**PROMPT**
Leave out the pictures and repeat exactly the lines from the one containing "AIR_TEMP, 15:52: 23 -> 21.5" through the final line of the listing below.

━━━ RECORDS FOR PROCESSING

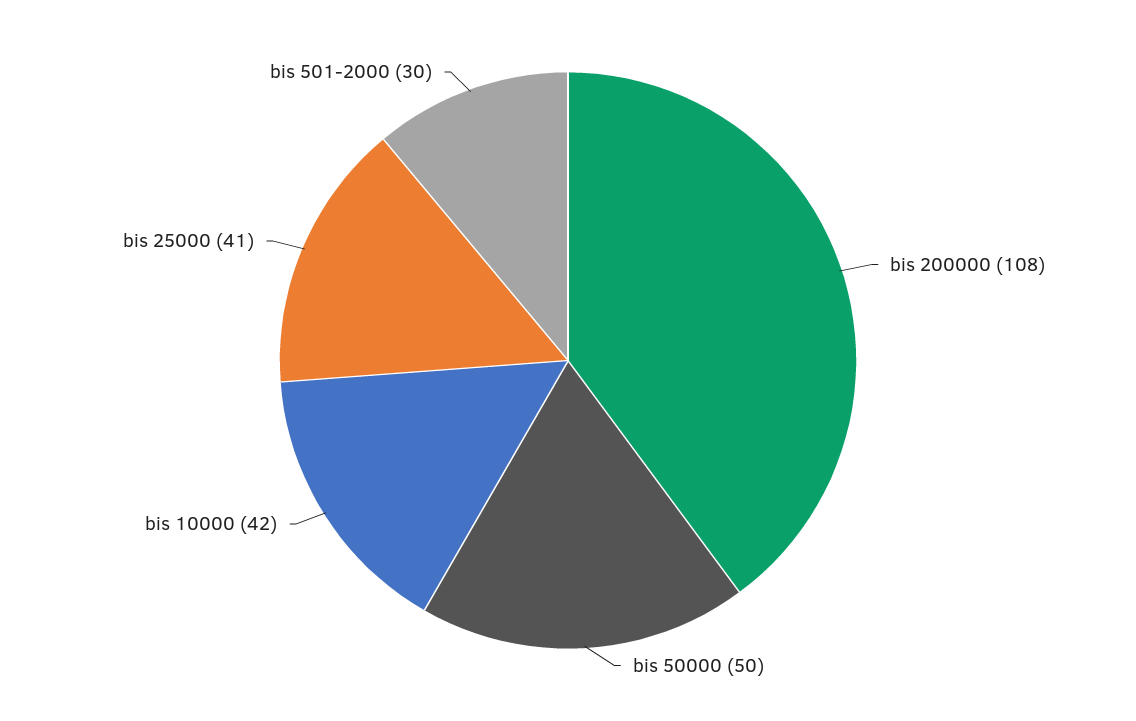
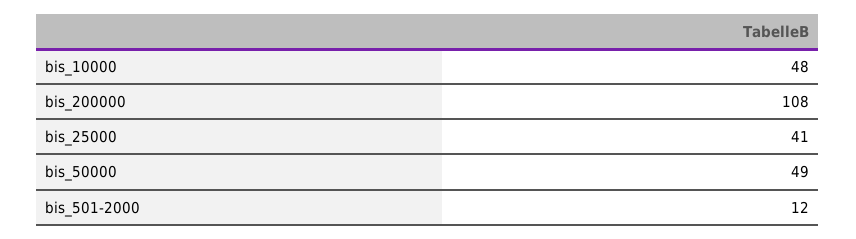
bis 50000: 50 -> 49
bis 10000: 42 -> 48
bis 501-2000: 30 -> 12

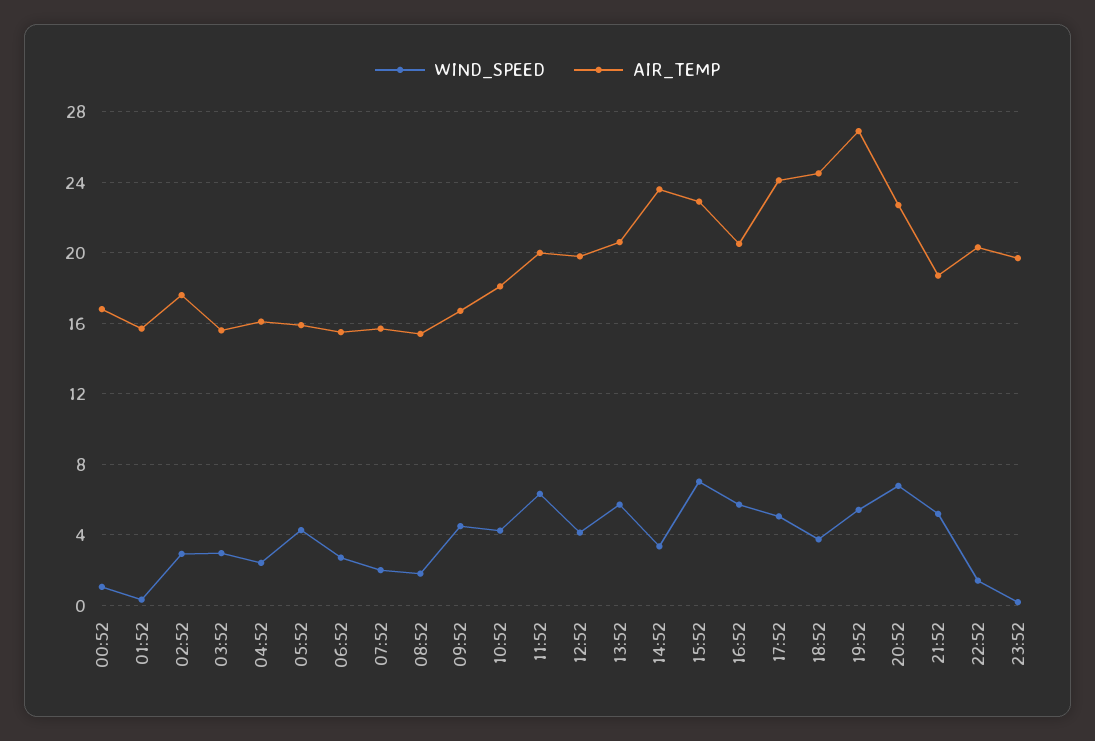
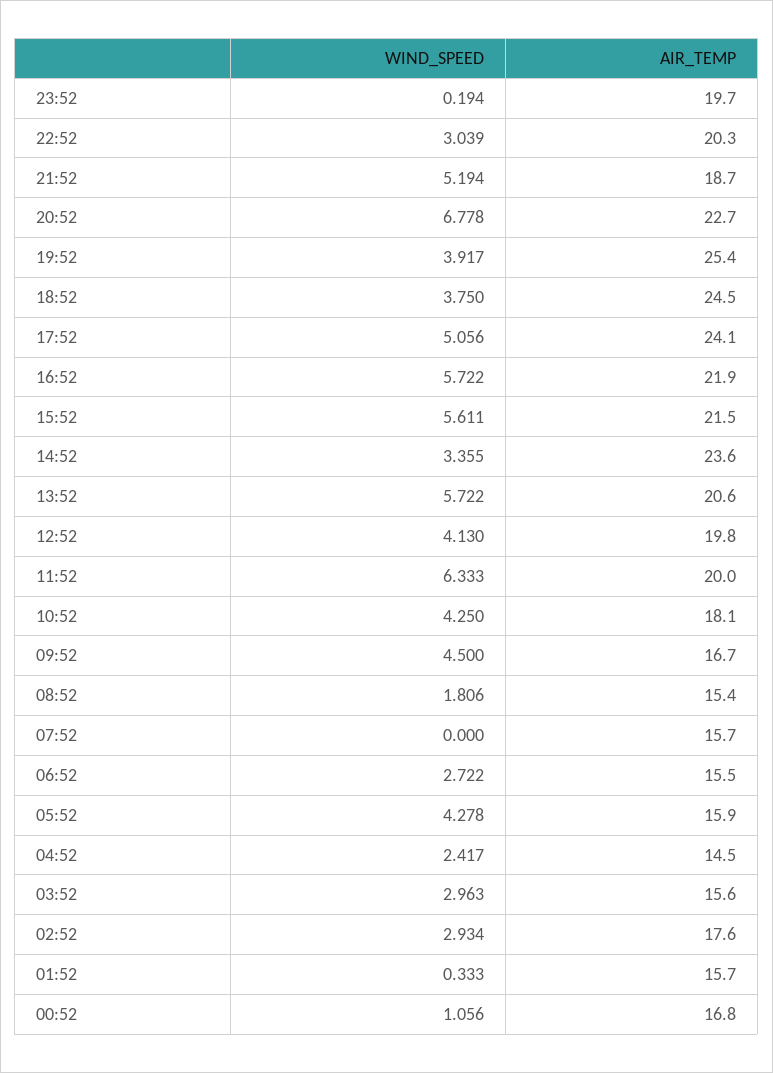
AIR_TEMP, 04:52: 16 -> 14.5
WIND_SPEED, 07:52: 2 -> 0
WIND_SPEED, 15:52: 7 -> 5.611
AIR_TEMP, 15:52: 23 -> 21.5
AIR_TEMP, 16:52: 20.5 -> 21.9
WIND_SPEED, 19:52: 5.5 -> 3.917
AIR_TEMP, 19:52: 27 -> 25.4
WIND_SPEED, 22:52: 1.5 -> 3.039

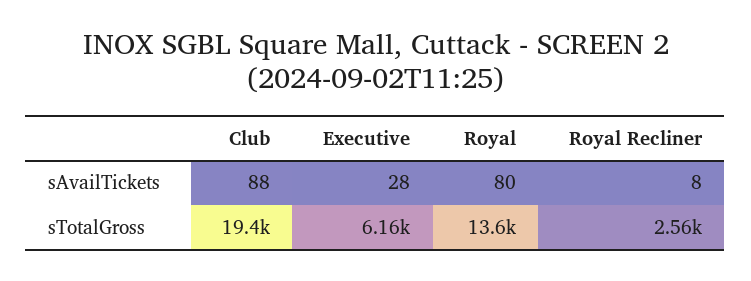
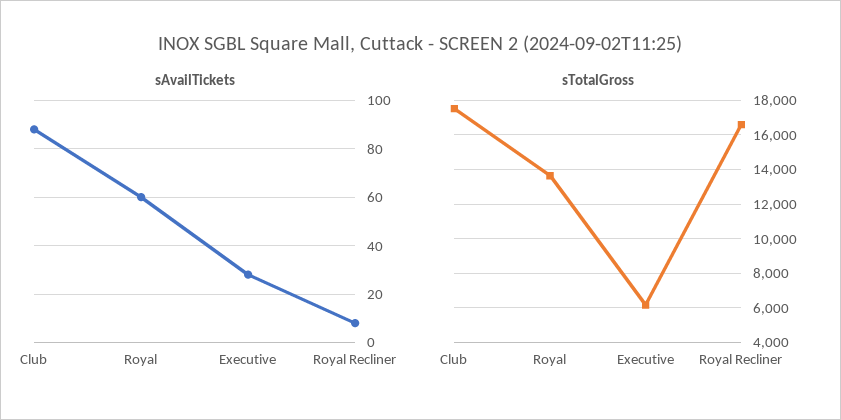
sAvailTickets, Royal: 80 -> 60
sTotalGross, Club: 19400 -> 17500
sTotalGross, Royal Recliner: 2560 -> 16500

━━━━━━

**YOUR RESPONSE**
AIR_TEMP, 15:52: 23 -> 21.5
AIR_TEMP, 16:52: 20.5 -> 21.9
WIND_SPEED, 19:52: 5.5 -> 3.917
AIR_TEMP, 19:52: 27 -> 25.4
WIND_SPEED, 22:52: 1.5 -> 3.039

sAvailTickets, Royal: 80 -> 60
sTotalGross, Club: 19400 -> 17500
sTotalGross, Royal Recliner: 2560 -> 16500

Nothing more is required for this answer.